## Provided text
▼

The new rules for ROI


A recurring topic during FSTEC was determining when to embrace a new piece of technology, an applicable lesson for c-stores, as well. The consensus was to base the decision squarely on the return. The yardsticks for gauging that payback were as varied as the concepts represented at the conference.

Look beyond money, said Cushing, who came to the USHG fine-dining group from retailing and tech businesses. “The technology that’s going to win the race and change the game is going to be the one that gives back time—time for your staff and time for your guest,” she said.

Gala Capital Partners uses a checklist to determine if a technology merits adoption. “Does it impact sales positively? Does it impact profits positively? Does it impact process positively? If it does not check two of those boxes, it’s not a priority,” Gala said.

Check customer reviews

Customer reviews

Going by gut is definitely not a sound way for choosing a technology or vendor, a number of speakers agreed, some citing their own blunders as proof. They recommended a number of specific safeguards, all of them pivoting on information gathering before the contract is signed.

Gala Capital Partners was one of the operations that admitted getting burned. And it knows now how to avoid a repeat. “We should have been more diligent and called every one of their customers who were in our industry who were of similar size,” Gala said.

“One of the questions we usually ask is, ‘What’s your refresh rate?’ ” said Balis. “How many people re-up after using your solutions?”

▲

## Rows
▼

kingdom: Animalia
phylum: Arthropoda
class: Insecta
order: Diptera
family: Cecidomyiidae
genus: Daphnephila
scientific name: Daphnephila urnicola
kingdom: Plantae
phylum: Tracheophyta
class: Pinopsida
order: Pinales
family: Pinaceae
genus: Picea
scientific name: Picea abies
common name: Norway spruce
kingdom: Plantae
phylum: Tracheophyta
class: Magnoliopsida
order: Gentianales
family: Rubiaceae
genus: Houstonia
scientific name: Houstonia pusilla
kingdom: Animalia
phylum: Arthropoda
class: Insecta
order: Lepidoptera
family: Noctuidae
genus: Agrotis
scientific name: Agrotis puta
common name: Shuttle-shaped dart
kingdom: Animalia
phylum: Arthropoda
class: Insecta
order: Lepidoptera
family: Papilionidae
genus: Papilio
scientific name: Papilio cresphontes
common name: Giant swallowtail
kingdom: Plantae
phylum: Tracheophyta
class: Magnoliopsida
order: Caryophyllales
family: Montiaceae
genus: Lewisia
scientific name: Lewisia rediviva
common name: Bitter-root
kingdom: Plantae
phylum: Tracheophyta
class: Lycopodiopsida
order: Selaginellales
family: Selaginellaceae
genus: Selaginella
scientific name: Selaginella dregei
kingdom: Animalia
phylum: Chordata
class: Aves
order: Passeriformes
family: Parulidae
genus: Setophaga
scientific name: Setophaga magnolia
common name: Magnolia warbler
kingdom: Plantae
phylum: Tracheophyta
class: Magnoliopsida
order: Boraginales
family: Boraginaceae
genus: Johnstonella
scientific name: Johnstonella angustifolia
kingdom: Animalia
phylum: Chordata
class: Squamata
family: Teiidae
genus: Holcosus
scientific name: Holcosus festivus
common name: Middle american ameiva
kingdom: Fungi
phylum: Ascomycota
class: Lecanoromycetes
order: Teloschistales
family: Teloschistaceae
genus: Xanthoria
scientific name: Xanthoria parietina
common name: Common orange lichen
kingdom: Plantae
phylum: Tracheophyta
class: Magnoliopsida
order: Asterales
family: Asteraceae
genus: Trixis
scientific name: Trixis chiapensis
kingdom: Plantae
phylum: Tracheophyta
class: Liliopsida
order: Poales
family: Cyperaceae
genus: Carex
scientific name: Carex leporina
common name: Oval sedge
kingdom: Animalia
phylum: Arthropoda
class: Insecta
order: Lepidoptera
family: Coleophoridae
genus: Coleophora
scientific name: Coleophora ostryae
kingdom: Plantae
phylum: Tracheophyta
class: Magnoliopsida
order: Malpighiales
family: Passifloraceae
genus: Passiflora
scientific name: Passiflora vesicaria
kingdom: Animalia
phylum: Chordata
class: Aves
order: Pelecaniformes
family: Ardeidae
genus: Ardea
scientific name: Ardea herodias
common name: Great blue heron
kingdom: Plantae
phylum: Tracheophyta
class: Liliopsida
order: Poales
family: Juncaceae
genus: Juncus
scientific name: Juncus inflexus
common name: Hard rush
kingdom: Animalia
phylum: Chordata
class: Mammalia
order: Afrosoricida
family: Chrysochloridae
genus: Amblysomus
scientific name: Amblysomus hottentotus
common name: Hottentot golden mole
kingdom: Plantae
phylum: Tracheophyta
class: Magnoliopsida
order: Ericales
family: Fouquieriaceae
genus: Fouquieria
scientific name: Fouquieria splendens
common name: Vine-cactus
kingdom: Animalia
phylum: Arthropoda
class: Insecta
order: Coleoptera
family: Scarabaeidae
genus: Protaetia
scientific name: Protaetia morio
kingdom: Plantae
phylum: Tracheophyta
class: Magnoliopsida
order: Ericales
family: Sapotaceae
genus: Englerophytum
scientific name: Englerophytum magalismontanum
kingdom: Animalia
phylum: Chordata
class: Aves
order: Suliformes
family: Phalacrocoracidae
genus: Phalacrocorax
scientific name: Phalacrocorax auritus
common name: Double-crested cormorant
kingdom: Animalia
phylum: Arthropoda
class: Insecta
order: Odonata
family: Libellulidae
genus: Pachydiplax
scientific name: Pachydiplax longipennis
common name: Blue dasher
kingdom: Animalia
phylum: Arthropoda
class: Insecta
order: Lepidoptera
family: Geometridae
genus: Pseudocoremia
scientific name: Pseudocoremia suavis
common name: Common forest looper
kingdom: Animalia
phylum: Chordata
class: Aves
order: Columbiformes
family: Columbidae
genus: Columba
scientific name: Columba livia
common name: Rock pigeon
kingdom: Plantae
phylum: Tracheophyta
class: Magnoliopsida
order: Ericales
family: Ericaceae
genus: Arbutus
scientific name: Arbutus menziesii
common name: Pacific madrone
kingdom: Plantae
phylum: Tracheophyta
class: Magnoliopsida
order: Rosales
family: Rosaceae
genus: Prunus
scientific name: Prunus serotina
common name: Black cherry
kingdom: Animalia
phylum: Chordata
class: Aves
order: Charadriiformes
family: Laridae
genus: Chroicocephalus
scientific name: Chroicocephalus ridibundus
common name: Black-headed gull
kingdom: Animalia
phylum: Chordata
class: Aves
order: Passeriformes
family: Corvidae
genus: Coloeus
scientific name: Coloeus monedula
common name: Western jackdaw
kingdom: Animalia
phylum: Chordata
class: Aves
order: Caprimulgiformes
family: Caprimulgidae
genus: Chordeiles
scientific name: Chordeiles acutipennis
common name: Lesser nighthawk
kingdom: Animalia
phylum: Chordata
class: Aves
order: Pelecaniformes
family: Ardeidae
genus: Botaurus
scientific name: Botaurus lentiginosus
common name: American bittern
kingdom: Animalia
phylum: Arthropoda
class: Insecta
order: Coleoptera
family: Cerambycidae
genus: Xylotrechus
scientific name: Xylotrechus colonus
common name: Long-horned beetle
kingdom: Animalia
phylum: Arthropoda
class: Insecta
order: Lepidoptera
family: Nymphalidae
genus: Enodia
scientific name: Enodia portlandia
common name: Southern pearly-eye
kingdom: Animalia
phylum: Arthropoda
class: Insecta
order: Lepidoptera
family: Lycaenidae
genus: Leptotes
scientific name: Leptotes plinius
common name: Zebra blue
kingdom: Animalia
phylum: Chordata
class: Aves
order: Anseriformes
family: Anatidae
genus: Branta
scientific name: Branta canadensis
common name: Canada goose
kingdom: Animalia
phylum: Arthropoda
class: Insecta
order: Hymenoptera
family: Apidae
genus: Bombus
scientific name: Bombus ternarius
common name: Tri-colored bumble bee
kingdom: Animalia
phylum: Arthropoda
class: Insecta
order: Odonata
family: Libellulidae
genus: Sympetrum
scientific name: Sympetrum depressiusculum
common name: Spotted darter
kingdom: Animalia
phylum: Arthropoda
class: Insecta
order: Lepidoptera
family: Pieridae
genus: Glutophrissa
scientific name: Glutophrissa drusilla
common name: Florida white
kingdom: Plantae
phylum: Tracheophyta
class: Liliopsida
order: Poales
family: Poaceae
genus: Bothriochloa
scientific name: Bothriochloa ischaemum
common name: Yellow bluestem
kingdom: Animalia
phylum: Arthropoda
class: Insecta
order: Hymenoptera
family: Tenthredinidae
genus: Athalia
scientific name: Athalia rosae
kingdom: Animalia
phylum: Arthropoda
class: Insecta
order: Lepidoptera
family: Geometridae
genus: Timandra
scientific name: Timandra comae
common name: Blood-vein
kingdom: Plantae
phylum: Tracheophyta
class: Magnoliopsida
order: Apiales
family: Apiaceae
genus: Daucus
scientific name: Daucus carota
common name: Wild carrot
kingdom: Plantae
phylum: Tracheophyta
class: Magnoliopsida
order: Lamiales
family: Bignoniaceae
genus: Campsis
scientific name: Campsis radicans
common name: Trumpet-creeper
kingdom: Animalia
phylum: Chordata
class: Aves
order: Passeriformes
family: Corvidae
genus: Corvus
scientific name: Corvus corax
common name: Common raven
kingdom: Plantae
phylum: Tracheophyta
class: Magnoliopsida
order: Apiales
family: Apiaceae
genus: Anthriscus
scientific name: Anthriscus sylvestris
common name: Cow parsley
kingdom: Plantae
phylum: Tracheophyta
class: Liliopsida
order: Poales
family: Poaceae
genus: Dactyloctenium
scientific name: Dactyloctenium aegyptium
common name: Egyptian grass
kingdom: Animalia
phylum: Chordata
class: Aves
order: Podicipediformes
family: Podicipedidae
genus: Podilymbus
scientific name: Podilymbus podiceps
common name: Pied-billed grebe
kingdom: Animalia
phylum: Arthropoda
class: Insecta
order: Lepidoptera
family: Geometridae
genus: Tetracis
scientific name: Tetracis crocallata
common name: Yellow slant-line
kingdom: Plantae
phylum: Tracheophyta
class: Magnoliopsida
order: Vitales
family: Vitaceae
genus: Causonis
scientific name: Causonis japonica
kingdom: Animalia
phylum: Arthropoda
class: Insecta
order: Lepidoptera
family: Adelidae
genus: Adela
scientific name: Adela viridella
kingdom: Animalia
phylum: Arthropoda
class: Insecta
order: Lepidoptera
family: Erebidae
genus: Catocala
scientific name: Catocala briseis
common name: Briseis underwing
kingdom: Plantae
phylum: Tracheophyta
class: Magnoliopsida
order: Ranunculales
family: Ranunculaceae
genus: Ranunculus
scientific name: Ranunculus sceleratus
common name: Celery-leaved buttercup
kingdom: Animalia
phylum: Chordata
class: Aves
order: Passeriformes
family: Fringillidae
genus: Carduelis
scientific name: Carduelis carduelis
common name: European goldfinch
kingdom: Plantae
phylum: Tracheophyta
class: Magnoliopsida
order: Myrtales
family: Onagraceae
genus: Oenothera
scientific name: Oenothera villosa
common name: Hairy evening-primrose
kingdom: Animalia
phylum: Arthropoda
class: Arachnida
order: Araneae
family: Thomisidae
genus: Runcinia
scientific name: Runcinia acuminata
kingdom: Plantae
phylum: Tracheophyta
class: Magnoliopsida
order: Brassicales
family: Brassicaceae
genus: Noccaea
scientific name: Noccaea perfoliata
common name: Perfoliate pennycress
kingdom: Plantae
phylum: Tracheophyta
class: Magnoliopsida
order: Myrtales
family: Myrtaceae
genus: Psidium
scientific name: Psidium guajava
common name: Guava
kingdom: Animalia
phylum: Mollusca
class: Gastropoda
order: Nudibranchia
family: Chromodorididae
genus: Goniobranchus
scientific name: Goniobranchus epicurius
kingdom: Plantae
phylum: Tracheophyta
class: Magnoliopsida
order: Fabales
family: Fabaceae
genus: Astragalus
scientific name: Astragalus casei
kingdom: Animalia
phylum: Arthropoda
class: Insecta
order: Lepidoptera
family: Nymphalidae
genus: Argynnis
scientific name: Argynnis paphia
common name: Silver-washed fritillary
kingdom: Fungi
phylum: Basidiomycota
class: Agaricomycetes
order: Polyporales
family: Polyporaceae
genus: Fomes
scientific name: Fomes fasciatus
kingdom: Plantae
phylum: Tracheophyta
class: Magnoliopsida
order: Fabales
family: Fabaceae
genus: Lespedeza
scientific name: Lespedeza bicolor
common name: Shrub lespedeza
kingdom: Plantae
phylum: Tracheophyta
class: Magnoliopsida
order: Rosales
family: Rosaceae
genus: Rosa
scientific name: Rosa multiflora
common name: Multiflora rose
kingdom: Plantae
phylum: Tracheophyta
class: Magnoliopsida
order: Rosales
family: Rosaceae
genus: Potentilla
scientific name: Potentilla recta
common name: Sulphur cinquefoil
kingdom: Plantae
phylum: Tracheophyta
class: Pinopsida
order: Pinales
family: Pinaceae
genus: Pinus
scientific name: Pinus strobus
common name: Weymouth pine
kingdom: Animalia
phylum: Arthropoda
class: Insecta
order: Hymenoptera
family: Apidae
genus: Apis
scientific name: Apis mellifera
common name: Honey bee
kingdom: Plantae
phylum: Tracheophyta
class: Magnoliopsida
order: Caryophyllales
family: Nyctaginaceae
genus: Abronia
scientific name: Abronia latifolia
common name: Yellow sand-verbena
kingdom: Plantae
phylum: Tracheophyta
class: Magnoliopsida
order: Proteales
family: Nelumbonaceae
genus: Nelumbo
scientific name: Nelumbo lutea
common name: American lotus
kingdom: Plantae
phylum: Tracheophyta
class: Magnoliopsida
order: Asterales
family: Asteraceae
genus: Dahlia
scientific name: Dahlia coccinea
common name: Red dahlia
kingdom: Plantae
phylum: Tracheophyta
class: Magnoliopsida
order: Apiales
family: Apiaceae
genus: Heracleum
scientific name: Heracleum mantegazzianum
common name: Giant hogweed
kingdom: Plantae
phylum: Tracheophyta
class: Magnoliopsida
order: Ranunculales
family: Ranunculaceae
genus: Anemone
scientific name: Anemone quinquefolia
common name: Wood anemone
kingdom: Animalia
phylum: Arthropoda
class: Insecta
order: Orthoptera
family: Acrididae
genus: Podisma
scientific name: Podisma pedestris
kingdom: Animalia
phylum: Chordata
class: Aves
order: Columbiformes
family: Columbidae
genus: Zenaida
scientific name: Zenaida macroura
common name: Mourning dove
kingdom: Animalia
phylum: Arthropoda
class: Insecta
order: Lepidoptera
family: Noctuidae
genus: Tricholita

▲

## Stated goal 1
In the article on the new rules for ROI, how many of the checklist boxes must a technology check for Gala Capital Partners to treat it as a priority?
## Stated goal 2
Quote the article on the new rules for ROI from "Gala Capital Partners uses" up to and including "contract is signed.".
The records come from a different source than the article.

## Full response 1
At least two of the three: a positive impact on sales, profits or process.

## Full response 2
Gala Capital Partners uses a checklist to determine if a technology merits adoption. “Does it impact sales positively? Does it impact profits positively? Does it impact process positively? If it does not check two of those boxes, it’s not a priority,” Gala said.

Check customer reviews

Customer reviews

Going by gut is definitely not a sound way for choosing a technology or vendor, a number of speakers agreed, some citing their own blunders as proof. They recommended a number of specific safeguards, all of them pivoting on information gathering before the contract is signed.